_WHAT TO DO_
How many lines in the records below contain the word "rcmpd"? Reply with that number only.

_DATA FOR PROCESSING_
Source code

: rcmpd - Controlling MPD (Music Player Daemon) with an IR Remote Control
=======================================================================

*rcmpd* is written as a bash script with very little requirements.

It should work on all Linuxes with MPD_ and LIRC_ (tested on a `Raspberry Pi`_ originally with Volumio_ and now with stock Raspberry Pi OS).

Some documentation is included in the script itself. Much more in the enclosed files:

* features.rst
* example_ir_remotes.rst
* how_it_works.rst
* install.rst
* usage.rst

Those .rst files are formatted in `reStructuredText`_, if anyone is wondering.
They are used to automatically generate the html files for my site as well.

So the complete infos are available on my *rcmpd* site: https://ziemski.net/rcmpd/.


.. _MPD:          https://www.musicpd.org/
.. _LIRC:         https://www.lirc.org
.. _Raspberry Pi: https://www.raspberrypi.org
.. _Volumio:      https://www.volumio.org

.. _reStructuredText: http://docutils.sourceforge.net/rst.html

_SOLUTION TO THIS EXERCISE_
3